> ACTIVITY 1
In the UAE gaming article, rewrite the passage that opens with the words containing "The team suggested" and closes with "be worth $1bn-$4bn.", putting "Sharjah" wherever "Abu Dhabi" appears.
> ACTIVITY 2
According to the UAE gaming article, which company is furthest ahead with its plans for an IR?

> DOCUMENT TEXT
╔══

The $10bn goldmine
Assessing the gaming opportunity in the UAE, hold rates could increase OSB TAM, FanDuel extends lead +More
Analysts big up gaming and lottery prospects in the UAE.
In +More: GiG completes share issue.
Rising hold rates will increase the US OSB TAM, says BofA.
FanDuel extends its lead over rival DraftKings in Q1, says Wells Fargo.
But you won't need no harem, honey.
Gaming oasis
The other Sahara: An operator-friendly casino market in the United Arab Emirates could be worth up to $10bn in gaming revenue and could tap into significant untapped demand, according to a report published this week by the equity and credit analysts at CBRE.
Gulf resorts: With robust tourism, high spending levels and no gaming competition to speak of in the region, the analysts said the UAE presents “one of the best IR investment opportunities we have seen in a long time.”
The team suggested that just the three IRs already planned in Abu Dhabi, Dubai and Ras Al Khaimah could be worth ~$6bn.
Meanwhile, CBRE estimated the lottery opportunity – which will likely be the first regulated gaming activity in the UAE – could be worth $1bn-$4bn.
Onto a Wynn-er: Wynn Resorts is furthest ahead with its plans for an IR situated on Marjan Island in Ras Al Khaimah. That project is slated to open in 2027 and the CBRE team said it has the potential to deliver strong returns and a greater non-gaming mix than Macau and even Singapore.

╚══

> Items from a dataset
╔══

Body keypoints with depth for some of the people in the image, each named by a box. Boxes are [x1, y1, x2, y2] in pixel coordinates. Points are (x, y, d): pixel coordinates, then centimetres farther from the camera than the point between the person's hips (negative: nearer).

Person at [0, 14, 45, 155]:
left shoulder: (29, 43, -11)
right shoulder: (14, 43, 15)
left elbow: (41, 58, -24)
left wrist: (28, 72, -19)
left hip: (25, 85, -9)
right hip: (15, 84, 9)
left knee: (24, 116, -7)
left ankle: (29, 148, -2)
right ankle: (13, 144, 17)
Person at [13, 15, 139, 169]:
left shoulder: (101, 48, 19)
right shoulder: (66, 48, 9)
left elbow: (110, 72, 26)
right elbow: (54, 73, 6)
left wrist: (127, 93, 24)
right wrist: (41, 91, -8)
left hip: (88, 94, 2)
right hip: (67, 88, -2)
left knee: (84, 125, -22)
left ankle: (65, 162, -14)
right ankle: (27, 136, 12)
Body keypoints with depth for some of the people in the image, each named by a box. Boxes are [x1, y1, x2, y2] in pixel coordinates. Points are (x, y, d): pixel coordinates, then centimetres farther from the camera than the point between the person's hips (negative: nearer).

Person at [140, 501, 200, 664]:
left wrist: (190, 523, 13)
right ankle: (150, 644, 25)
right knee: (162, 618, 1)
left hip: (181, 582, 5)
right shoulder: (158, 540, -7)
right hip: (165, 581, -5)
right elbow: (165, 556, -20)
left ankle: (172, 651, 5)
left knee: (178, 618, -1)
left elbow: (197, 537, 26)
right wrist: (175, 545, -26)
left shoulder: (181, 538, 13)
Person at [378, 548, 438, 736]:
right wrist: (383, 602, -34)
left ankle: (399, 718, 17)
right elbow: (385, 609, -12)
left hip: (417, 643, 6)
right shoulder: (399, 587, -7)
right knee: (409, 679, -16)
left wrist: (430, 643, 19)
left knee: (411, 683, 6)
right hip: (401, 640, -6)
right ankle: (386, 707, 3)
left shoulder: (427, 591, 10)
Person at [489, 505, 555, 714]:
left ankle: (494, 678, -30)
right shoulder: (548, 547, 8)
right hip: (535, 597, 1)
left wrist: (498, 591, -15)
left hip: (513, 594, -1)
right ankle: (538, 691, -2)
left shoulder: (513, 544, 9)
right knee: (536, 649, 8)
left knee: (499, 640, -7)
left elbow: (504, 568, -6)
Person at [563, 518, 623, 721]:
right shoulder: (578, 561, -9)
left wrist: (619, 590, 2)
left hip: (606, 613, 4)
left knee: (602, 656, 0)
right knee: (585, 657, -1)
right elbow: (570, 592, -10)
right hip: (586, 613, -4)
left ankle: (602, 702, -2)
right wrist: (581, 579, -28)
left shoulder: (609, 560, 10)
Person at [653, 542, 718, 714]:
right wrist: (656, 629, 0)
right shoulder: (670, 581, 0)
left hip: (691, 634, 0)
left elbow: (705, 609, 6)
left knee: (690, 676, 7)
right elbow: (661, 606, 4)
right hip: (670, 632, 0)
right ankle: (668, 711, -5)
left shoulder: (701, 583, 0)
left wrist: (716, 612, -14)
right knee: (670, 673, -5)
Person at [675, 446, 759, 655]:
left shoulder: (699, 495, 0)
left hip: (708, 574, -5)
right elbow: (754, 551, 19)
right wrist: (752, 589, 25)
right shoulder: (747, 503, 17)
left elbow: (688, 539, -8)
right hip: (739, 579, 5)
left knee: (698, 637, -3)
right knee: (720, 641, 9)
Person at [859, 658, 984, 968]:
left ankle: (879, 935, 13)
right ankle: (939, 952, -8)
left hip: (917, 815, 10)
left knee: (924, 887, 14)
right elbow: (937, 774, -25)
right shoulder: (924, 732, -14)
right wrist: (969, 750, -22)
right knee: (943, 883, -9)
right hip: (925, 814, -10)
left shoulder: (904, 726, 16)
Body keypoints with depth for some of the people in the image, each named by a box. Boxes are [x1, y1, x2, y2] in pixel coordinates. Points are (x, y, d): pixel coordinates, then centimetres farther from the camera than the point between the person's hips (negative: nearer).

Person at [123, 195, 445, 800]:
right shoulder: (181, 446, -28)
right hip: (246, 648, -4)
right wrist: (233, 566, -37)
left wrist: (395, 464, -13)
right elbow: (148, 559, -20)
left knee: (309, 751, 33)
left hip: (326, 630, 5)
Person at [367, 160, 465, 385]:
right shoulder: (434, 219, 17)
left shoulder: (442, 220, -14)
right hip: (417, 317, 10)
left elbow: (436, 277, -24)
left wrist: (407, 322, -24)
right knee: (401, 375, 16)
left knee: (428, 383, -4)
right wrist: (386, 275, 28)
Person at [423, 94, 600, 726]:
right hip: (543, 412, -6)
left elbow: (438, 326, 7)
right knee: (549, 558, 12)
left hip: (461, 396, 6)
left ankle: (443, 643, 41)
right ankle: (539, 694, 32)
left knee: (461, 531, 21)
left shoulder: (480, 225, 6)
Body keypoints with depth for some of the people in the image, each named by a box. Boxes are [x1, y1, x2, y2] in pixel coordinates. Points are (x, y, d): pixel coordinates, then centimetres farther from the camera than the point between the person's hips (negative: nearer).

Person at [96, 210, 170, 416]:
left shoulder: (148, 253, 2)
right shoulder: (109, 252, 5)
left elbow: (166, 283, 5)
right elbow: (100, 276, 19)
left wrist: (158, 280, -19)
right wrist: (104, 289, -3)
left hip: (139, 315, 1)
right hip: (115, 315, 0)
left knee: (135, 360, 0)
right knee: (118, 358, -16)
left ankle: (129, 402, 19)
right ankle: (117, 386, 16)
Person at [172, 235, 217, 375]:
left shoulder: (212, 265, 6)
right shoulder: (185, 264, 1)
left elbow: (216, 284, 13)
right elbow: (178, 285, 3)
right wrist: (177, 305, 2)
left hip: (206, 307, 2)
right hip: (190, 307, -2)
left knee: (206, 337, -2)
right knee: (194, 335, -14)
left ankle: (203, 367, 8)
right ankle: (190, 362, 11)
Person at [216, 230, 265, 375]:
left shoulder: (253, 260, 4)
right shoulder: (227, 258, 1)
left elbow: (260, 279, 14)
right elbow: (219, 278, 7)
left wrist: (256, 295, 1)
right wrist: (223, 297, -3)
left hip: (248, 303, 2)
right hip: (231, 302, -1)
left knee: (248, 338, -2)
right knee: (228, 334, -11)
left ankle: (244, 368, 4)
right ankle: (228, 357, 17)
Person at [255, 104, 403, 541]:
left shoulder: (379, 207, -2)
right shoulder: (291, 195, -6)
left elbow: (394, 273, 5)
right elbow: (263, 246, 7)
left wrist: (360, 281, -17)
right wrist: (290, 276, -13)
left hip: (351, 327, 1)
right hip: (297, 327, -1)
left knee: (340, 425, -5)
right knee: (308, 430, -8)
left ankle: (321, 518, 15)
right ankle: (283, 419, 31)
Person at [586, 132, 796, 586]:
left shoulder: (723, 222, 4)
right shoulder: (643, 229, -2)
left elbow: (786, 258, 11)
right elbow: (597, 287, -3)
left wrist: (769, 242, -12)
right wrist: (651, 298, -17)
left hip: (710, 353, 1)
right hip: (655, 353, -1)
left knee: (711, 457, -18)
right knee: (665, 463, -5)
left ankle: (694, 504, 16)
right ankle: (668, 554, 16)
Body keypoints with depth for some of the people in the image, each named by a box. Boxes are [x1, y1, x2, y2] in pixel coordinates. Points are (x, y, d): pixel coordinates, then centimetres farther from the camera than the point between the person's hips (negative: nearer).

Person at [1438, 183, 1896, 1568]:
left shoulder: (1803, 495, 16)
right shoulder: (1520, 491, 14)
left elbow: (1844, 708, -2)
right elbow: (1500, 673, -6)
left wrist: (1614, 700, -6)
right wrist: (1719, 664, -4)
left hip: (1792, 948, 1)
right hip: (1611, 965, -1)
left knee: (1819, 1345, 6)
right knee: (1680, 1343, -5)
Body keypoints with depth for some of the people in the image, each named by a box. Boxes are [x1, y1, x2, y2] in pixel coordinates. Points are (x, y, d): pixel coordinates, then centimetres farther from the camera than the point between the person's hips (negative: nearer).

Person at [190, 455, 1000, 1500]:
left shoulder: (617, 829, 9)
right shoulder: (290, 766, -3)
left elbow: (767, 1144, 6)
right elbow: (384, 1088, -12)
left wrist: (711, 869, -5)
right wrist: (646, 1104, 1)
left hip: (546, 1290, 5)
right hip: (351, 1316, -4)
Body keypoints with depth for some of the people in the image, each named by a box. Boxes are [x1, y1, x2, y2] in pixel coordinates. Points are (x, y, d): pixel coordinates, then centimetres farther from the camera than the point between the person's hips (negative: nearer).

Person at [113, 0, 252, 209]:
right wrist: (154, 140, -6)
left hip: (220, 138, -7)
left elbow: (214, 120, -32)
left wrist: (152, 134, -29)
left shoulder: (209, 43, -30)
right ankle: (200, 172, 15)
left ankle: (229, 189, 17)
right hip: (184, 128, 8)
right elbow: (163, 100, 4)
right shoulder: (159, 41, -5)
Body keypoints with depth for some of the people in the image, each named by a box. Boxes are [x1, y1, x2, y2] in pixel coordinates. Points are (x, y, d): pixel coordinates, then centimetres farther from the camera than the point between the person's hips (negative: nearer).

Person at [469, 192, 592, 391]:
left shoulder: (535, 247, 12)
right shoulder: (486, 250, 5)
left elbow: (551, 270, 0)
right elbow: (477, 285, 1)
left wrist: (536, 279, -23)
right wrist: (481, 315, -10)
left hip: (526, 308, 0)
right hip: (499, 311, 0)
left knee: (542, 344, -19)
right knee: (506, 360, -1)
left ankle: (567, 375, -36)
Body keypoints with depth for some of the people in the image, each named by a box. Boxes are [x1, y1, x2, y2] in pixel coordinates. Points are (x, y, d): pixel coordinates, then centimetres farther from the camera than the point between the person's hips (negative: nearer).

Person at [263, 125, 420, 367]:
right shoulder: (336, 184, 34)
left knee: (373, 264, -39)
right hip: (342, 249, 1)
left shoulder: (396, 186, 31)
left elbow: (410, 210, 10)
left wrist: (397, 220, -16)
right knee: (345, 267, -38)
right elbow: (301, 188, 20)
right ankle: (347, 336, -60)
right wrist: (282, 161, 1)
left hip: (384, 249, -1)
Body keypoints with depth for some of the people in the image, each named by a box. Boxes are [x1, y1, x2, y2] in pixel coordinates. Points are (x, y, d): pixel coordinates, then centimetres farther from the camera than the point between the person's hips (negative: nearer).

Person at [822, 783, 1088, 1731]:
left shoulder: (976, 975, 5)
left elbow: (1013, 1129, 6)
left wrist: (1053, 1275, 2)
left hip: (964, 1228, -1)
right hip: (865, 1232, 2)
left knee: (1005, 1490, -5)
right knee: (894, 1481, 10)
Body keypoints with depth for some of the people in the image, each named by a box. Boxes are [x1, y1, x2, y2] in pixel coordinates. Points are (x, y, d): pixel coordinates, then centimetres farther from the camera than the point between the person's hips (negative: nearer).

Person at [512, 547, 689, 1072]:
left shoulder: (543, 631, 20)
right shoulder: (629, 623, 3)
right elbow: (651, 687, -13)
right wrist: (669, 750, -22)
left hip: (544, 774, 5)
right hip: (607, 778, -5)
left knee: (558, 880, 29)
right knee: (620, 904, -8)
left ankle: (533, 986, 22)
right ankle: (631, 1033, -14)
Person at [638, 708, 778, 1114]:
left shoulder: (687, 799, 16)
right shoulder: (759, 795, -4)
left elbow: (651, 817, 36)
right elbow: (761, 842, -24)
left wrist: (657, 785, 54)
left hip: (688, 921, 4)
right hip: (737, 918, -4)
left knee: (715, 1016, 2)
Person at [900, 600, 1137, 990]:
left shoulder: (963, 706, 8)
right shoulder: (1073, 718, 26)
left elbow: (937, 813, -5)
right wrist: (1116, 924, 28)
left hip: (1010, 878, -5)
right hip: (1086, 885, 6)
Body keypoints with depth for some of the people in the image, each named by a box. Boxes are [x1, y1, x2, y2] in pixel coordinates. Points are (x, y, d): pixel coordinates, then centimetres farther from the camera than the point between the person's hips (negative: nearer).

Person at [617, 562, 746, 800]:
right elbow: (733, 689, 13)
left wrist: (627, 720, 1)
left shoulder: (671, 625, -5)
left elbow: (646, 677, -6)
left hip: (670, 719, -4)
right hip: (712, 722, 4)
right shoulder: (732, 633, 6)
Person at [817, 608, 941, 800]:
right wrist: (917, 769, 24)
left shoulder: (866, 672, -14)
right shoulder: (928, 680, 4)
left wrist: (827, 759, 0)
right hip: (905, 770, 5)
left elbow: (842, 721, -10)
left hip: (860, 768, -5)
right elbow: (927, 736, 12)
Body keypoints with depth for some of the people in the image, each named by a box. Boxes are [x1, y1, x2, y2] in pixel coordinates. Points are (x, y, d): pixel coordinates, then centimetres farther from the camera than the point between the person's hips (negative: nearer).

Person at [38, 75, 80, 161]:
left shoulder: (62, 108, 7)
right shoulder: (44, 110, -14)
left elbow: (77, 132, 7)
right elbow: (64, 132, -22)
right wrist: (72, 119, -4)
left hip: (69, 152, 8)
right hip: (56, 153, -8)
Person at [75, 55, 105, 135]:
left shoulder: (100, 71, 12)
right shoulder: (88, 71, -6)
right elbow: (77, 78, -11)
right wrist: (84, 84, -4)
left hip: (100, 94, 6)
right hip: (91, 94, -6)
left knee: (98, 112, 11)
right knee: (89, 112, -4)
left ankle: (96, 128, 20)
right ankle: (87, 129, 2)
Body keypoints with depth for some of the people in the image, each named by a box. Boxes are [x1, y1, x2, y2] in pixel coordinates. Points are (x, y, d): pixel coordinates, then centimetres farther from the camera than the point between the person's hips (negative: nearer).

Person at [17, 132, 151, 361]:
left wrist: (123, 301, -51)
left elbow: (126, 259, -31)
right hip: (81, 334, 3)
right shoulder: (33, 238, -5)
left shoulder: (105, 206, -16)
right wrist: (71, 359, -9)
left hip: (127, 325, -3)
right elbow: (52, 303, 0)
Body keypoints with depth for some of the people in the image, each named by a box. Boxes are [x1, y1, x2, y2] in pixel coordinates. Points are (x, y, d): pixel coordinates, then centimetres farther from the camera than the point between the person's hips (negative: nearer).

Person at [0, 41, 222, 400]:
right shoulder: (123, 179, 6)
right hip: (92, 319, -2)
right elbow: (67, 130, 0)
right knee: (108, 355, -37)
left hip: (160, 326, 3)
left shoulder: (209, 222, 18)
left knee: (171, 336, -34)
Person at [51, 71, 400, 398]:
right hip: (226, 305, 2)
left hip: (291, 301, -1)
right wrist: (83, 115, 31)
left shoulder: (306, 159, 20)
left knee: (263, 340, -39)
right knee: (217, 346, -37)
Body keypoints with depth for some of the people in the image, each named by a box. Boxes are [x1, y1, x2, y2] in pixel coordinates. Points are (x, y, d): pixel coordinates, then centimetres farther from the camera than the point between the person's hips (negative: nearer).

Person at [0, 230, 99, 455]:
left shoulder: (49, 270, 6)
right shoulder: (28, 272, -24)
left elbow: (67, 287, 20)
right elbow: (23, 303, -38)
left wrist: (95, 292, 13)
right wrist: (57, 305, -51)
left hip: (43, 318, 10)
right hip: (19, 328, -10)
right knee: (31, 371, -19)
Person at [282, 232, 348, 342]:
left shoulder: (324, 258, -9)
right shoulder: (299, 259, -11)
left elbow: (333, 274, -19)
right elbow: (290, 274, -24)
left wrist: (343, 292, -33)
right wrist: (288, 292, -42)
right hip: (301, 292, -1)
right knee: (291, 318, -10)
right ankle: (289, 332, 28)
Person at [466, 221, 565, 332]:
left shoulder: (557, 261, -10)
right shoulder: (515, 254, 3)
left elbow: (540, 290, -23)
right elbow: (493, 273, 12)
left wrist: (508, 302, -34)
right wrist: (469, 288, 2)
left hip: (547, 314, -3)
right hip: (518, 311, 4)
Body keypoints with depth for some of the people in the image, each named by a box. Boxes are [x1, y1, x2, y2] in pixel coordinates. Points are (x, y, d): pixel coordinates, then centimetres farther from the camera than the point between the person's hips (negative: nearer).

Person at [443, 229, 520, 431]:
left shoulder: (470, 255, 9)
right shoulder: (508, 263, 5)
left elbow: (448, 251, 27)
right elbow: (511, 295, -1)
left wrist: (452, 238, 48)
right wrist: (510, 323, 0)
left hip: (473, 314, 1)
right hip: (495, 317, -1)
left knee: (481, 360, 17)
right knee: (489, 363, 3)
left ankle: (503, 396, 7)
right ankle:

╚══

> EXERCISE SOLUTION 1
The team suggested that just the three IRs already planned in Sharjah, Dubai and Ras Al Khaimah could be worth ~$6bn.
Meanwhile, CBRE estimated the lottery opportunity – which will likely be the first regulated gaming activity in the UAE – could be worth $1bn-$4bn.

> EXERCISE SOLUTION 2
Wynn Resorts